Joan Lindsay Orr

\( \newcommand{\CC}{\mathbb{C}} \newcommand{\NN}{\mathbb{N}} \newcommand{\RR}{\mathbb{R}} \newcommand{\TT}{\mathbb{T}} \newcommand{\ZZ}{\mathbb{Z}} \newcommand{\H}{\mathcal{H}} \newcommand{\e}{\epsilon} \newcommand{\x}{\mathbf{x}} \newcommand{\y}{\mathbf{y}} \)

Let \(A\) be a unital algebra and \(L\) a proper left ideal. The quotient algebra \(A/L\) is a vector space, and each \(a\in A\) acts on \(A/L\) by left multiplication as \(T_a(x + L) = ax + L\). The map \(\pi:a\mapsto T_a\) is a multiplicative, linear map from \(A\) to the algebra of linear maps on \(A/L\) and so is a representation of \(A\) on \(A/L\), called the left regular representation.

The left regular representation is irreducible if and only if \(L\) is a maximal left ideal.

Proof. Suppose the left regular representation is irreducible and that \(L\subseteq L' \subseteq A\) is a left ideal. Then \(W = \pi(L')\) is clearly a subspace of \(A/L\) and gives a subrepresentation, so that \(W\) is either \(0\) or \(A/L\). Thus \(L' = L' + L = \pi^{-1}(\pi(L'))\) is either \(L\) or \(A\). Since these are the only two possibilities, \(L\) must be a maximal left ideal.

Conversely, suppose \(L\) is a maximal left ideal and suppose \(0 \subseteq W \subseteq A/L\) is a subrepresentation. Clearly \(L' = \pi^{-1}(W)\) is a left ideal conatining \(L\) and so is either \(L\) or \(A\). Thus \(W = \pi(\pi^{-1}(W))\) is either \(0\) or \(A/L\).

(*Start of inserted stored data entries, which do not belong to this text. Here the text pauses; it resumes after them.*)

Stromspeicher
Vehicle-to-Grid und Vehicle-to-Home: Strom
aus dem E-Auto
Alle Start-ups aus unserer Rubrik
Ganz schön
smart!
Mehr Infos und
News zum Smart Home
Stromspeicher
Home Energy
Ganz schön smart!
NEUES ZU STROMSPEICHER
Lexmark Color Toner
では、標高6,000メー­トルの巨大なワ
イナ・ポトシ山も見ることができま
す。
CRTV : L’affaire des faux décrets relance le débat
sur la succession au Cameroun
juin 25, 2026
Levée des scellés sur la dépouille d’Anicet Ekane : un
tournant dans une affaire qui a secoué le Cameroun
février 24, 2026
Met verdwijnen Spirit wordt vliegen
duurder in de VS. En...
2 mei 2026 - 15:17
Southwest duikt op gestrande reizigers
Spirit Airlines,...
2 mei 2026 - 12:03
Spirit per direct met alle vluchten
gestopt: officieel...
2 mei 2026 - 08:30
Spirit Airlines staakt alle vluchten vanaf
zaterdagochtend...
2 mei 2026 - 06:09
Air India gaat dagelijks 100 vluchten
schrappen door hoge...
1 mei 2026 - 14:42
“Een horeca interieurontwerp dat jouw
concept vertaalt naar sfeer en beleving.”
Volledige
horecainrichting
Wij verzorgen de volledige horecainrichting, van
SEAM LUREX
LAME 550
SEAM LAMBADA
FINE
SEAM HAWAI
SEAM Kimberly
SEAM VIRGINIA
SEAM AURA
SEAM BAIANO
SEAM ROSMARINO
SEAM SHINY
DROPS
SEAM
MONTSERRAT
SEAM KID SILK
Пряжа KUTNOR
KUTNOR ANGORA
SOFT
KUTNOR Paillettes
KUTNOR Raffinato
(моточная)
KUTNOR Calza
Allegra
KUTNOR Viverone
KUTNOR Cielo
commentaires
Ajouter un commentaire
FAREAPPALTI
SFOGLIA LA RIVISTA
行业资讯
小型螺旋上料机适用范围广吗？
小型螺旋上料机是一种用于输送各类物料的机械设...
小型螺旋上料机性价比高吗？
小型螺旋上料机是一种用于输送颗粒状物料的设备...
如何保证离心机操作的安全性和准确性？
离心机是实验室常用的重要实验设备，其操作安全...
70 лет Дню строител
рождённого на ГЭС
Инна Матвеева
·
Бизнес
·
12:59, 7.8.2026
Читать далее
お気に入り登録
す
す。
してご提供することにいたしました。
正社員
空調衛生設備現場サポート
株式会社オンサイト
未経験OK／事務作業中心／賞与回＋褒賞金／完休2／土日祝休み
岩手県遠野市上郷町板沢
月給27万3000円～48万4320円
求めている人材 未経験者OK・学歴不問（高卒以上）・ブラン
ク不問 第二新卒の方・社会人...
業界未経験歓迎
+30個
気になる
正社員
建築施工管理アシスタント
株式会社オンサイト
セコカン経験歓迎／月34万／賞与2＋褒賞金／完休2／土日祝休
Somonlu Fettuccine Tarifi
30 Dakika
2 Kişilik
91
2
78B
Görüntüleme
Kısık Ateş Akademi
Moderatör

A primitive ideal is the kernel of an irreducible representation.

Given a proper left ideal \(L\), the kernel of the left regular representation is \(\{a\in A : ax \in L \text{ for all } x\in A\}\). For \(T_a = 0\) iff \(\pi(ax)=0\) for all \(x\in A\) iff \(ax\in L\) for all \(x\in A\).